Cadillac tax. To help pay for the cost of health care reform, Section 9001 of the ACA created the Cadillac tax. Beginning in 2018, a non-deductible excise tax will be imposed on the cost of employer-sponsored health programs that exceed a certain value—an aggregate value of $10,200 for individual employee-only coverage and $27,500 for family coverage.

When survey respondents were asked about their expected Cadillac tax timeline, 47 percent indicated that they will reach it beyond 2019. MBGH noted that only 18 percent expect to reach it in 2018 when the tax is set to begin. The top strategies employers currently have in place to avoid the Cadillac tax include increasing the availability of wellness programs, offering high deductible health plans (HDHPs), adding or expanding incentives for employee wellness programs, and increasing employee cost-sharing. Employers indicated they also plan to optimize networks for best providers and reduce benefits.

“To ensure they are getting the most value for their health care dollars, employers are implementing a number of key strategies to manage their company’s health benefits and taking steps to encourage their employees to better manage their health,” said Larry Boress, MBGH president and CEO. “The business community continues to believe health care benefits are an investment in their human capital, and they’re seeking effective and innovative approaches to deal with their largest expense outside of payroll.”

Other findings. The survey also found the following:

Private exchanges. When asked about plans to offer private exchanges to their workers, 79 percent of employers indicated that they will not consider this strategy through 2016; however, the percent of employers who say they won’t consider this strategy decreases in 2017 and 2018 to 44 percent and 29 percent respectively.

HDHPs. Fifty-four percent of employers will offer HDHPs to employees. Employers still believe HMOs and PPOs will remain viable because they want to support employees that are in lower salary tiers.
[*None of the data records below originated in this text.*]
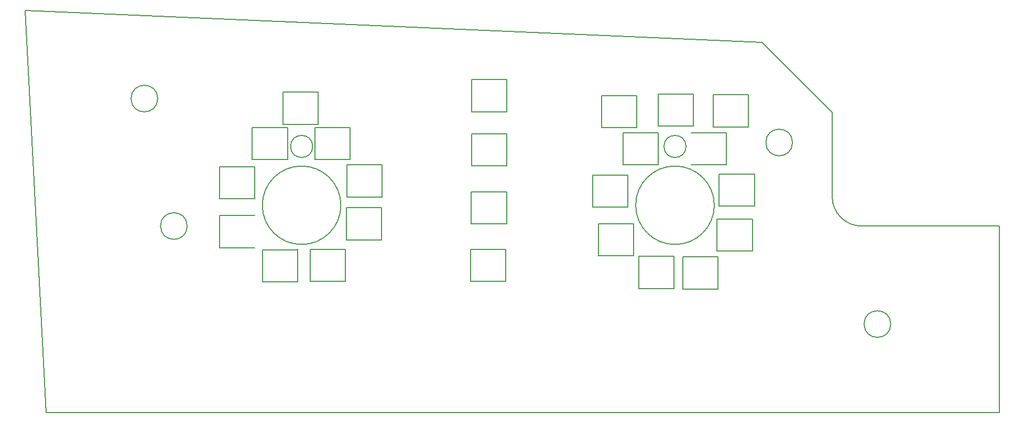
<source format=gbr>
%TF.GenerationSoftware,KiCad,Pcbnew,(6.0.7-1)-1*%
%TF.CreationDate,2023-10-29T11:35:45+10:00*%
%TF.ProjectId,HYD ISO Panel PCB V2,48594420-4953-44f2-9050-616e656c2050,rev?*%
%TF.SameCoordinates,Original*%
%TF.FileFunction,OtherDrawing,Comment*%
%FSLAX46Y46*%
G04 Gerber Fmt 4.6, Leading zero omitted, Abs format (unit mm)*
G04 Created by KiCad (PCBNEW (6.0.7-1)-1) date 2023-10-29 11:35:45*
%MOMM*%
%LPD*%
G01*
G04 APERTURE LIST*
%ADD10C,0.200000*%
G04 APERTURE END LIST*
D10*
X163937614Y-65987254D02*
X158237614Y-65987254D01*
X146216222Y-97371821D02*
X151916222Y-97371821D01*
X104694323Y-89486876D02*
X104694323Y-84286876D01*
X143686686Y-72113666D02*
X143686686Y-77313666D01*
X151916222Y-97371821D02*
X151916222Y-92171821D01*
X139676607Y-86853619D02*
X139676607Y-92053619D01*
X160410286Y-72113666D02*
X154710286Y-72113666D01*
X91139559Y-96295728D02*
X91139559Y-91095728D01*
X93894215Y-71287411D02*
X93894215Y-76487411D01*
X98994323Y-84286876D02*
X98994323Y-89486876D01*
X124898194Y-63543935D02*
X119198194Y-63543935D01*
X94445431Y-65565732D02*
X88745431Y-65565732D01*
X99594215Y-76487411D02*
X99594215Y-71287411D01*
X78475600Y-77654800D02*
X78475600Y-82854800D01*
X145883265Y-71326491D02*
X145883265Y-66126491D01*
X99035561Y-82558829D02*
X104735561Y-82558829D01*
X93534610Y-74359776D02*
G75*
G03*
X93534610Y-74359776I-1786001J0D01*
G01*
X124859047Y-86891609D02*
X124859047Y-81691609D01*
X146216222Y-92171821D02*
X146216222Y-97371821D01*
X159002458Y-92247836D02*
X153302458Y-92247836D01*
X104694323Y-84286876D02*
X98994323Y-84286876D01*
X119159047Y-81691609D02*
X119159047Y-86891609D01*
X78475600Y-82854800D02*
X84175600Y-82854800D01*
X124898194Y-72306117D02*
X119198194Y-72306117D01*
X83786767Y-71287411D02*
X83786767Y-76487411D01*
X119198194Y-63543935D02*
X119198194Y-68743935D01*
X159215108Y-84050112D02*
X164915108Y-84050112D01*
X186928759Y-103125276D02*
G75*
G03*
X186928759Y-103125276I-2152650J0D01*
G01*
X144481691Y-79001456D02*
X138781691Y-79001456D01*
X149326470Y-71048017D02*
X155026470Y-71048017D01*
X163937614Y-71187254D02*
X163937614Y-65987254D01*
X158237614Y-71187254D02*
X163937614Y-71187254D01*
X164572553Y-86119900D02*
X158872553Y-86119900D01*
X164915108Y-78850112D02*
X159215108Y-78850112D01*
X153859610Y-74359776D02*
G75*
G03*
X153859610Y-74359776I-1786001J0D01*
G01*
X119023219Y-96195785D02*
X124723219Y-96195785D01*
X119023219Y-90995785D02*
X119023219Y-96195785D01*
X124723219Y-90995785D02*
X119023219Y-90995785D01*
X78475600Y-90744040D02*
X84175600Y-90744040D01*
X145376607Y-92053619D02*
X145376607Y-86853619D01*
X164572553Y-91319900D02*
X164572553Y-86119900D01*
X78475600Y-85544040D02*
X78475600Y-90744040D01*
X177473609Y-68835276D02*
X166163675Y-57525342D01*
X159002458Y-97447836D02*
X159002458Y-92247836D01*
X91135200Y-96179640D02*
X91135200Y-90979640D01*
X104735561Y-82558829D02*
X104735561Y-77358829D01*
X149364181Y-72113666D02*
X143664181Y-72113666D01*
X138781691Y-84201456D02*
X144481691Y-84201456D01*
X166163675Y-57525342D02*
X47062523Y-52325266D01*
X83786767Y-76487411D02*
X89486767Y-76487411D01*
X153302458Y-97447836D02*
X159002458Y-97447836D01*
X89486767Y-71287411D02*
X83786767Y-71287411D01*
X50473609Y-117412766D02*
X204461109Y-117412776D01*
X119198194Y-72306117D02*
X119198194Y-77506117D01*
X140183265Y-66126491D02*
X140183265Y-71326491D01*
X119198194Y-77506117D02*
X124898194Y-77506117D01*
X93154550Y-91022338D02*
X93154550Y-96222338D01*
X98854550Y-91022338D02*
X93154550Y-91022338D01*
X144481691Y-84201456D02*
X144481691Y-79001456D01*
X94445431Y-70765732D02*
X94445431Y-65565732D01*
X177473624Y-82487776D02*
G75*
G03*
X182236109Y-87250276I4762476J-24D01*
G01*
X68501259Y-66612776D02*
G75*
G03*
X68501259Y-66612776I-2152650J0D01*
G01*
X164915108Y-84050112D02*
X164915108Y-78850112D01*
X93894215Y-76487411D02*
X99594215Y-76487411D01*
X158872553Y-91319900D02*
X164572553Y-91319900D01*
X73263759Y-87250276D02*
G75*
G03*
X73263759Y-87250276I-2152650J0D01*
G01*
X143664181Y-72113666D02*
X143664181Y-77313666D01*
X149326470Y-65848017D02*
X149326470Y-71048017D01*
X171053759Y-73724776D02*
G75*
G03*
X171053759Y-73724776I-2152650J0D01*
G01*
X91139559Y-91095728D02*
X85439559Y-91095728D01*
X140183265Y-71326491D02*
X145883265Y-71326491D01*
X139638800Y-92049600D02*
X145338800Y-92049600D01*
X47062523Y-52325266D02*
X50473609Y-117412766D01*
X84175600Y-77654800D02*
X78475600Y-77654800D01*
X85439559Y-96295728D02*
X91139559Y-96295728D01*
X160410286Y-77313666D02*
X160410286Y-72113666D01*
X124723219Y-96195785D02*
X124723219Y-90995785D01*
X204461109Y-117412776D02*
X204461109Y-87250276D01*
X138781691Y-79001456D02*
X138781691Y-84201456D01*
X84175600Y-85544040D02*
X78475600Y-85544040D01*
X85439559Y-91095728D02*
X85439559Y-96295728D01*
X124859047Y-81691609D02*
X119159047Y-81691609D01*
X99035561Y-77358829D02*
X99035561Y-82558829D01*
X89486767Y-76487411D02*
X89486767Y-71287411D01*
X119198194Y-68743935D02*
X124898194Y-68743935D01*
X124898194Y-77506117D02*
X124898194Y-72306117D01*
X159215108Y-78850112D02*
X159215108Y-84050112D01*
X98994323Y-89486876D02*
X104694323Y-89486876D01*
X158423609Y-83884776D02*
G75*
G03*
X158423609Y-83884776I-6350000J0D01*
G01*
X145376607Y-86853619D02*
X139676607Y-86853619D01*
X119159047Y-86891609D02*
X124859047Y-86891609D01*
X153302458Y-92247836D02*
X153302458Y-97447836D01*
X98854550Y-96222338D02*
X98854550Y-91022338D01*
X124898194Y-68743935D02*
X124898194Y-63543935D01*
X98098609Y-83884776D02*
G75*
G03*
X98098609Y-83884776I-6350000J0D01*
G01*
X99594215Y-71287411D02*
X93894215Y-71287411D01*
X177473609Y-82487776D02*
X177473609Y-68835276D01*
X158237614Y-65987254D02*
X158237614Y-71187254D01*
X204461109Y-87250276D02*
X182236109Y-87250276D01*
X104735561Y-77358829D02*
X99035561Y-77358829D01*
X151916222Y-92171821D02*
X146216222Y-92171821D01*
X88745431Y-70765732D02*
X94445431Y-70765732D01*
X149364181Y-77313666D02*
X149364181Y-72113666D01*
X88745431Y-65565732D02*
X88745431Y-70765732D01*
X84175600Y-82854800D02*
X84175600Y-77654800D01*
X155026470Y-65848017D02*
X149326470Y-65848017D01*
X154710286Y-77313666D02*
X160410286Y-77313666D01*
X143664181Y-77313666D02*
X149364181Y-77313666D01*
X155026470Y-71048017D02*
X155026470Y-65848017D01*
X93154550Y-96222338D02*
X98854550Y-96222338D01*
X158872553Y-86119900D02*
X158872553Y-91319900D01*
X145883265Y-66126491D02*
X140183265Y-66126491D01*
M02*

</source>
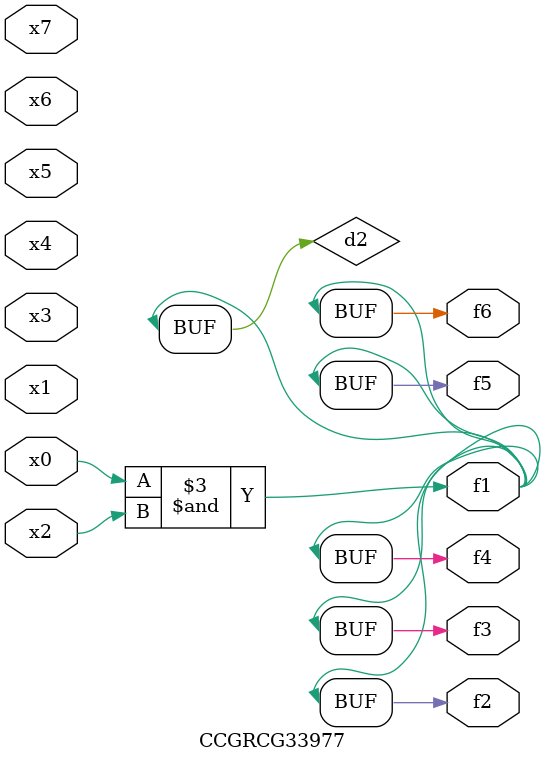
<source format=v>
module CCGRCG33977(
	input x0, x1, x2, x3, x4, x5, x6, x7,
	output f1, f2, f3, f4, f5, f6
);

	wire d1, d2;

	nor (d1, x3, x6);
	and (d2, x0, x2);
	assign f1 = d2;
	assign f2 = d2;
	assign f3 = d2;
	assign f4 = d2;
	assign f5 = d2;
	assign f6 = d2;
endmodule

</source>
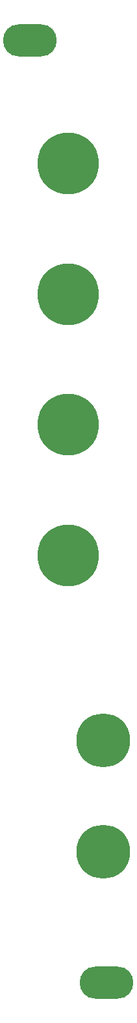
<source format=gbr>
%TF.GenerationSoftware,KiCad,Pcbnew,5.1.9+dfsg1-1~bpo10+1*%
%TF.CreationDate,2022-01-08T23:31:51+08:00*%
%TF.ProjectId,MiniADSR 1.0 - Front Panel,4d696e69-4144-4535-9220-312e30202d20,rev?*%
%TF.SameCoordinates,Original*%
%TF.FileFunction,Soldermask,Bot*%
%TF.FilePolarity,Negative*%
%FSLAX46Y46*%
G04 Gerber Fmt 4.6, Leading zero omitted, Abs format (unit mm)*
G04 Created by KiCad (PCBNEW 5.1.9+dfsg1-1~bpo10+1) date 2022-01-08 23:31:51*
%MOMM*%
%LPD*%
G01*
G04 APERTURE LIST*
%ADD10C,7.000000*%
%ADD11C,8.000000*%
%ADD12O,7.000000X4.200000*%
G04 APERTURE END LIST*
D10*
%TO.C,REF\u002A\u002A*%
X64500000Y-134000000D03*
%TD*%
D11*
%TO.C,REF\u002A\u002A*%
X60000000Y-110000000D03*
%TD*%
%TO.C,REF\u002A\u002A*%
X60000000Y-93000000D03*
%TD*%
%TO.C,REF\u002A\u002A*%
X60000000Y-76000000D03*
%TD*%
%TO.C,REF\u002A\u002A*%
X60000000Y-59000000D03*
%TD*%
D12*
%TO.C,REF\u002A\u002A*%
X65000000Y-165500000D03*
X55000000Y-43000000D03*
%TD*%
D10*
%TO.C,REF\u002A\u002A*%
X64500000Y-148500000D03*
%TD*%
M02*

</source>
Cost-sharing. A majority of employers (80 percent) are not yet sure if increasing cost share for employees will be higher or not by 2017, and 21 percent have indicated they plan to remain at 70/30, with only 6 percent moving to a higher cost share of 50/50.

Future of benefits. When asked if they plan to offer benefits in 2025, 60 percent said yes and 40 percent said they do not know. Employers noted that this will be influenced by peer company actions (75 percent), government mandates (71 percent), and labor market pressures (61 percent).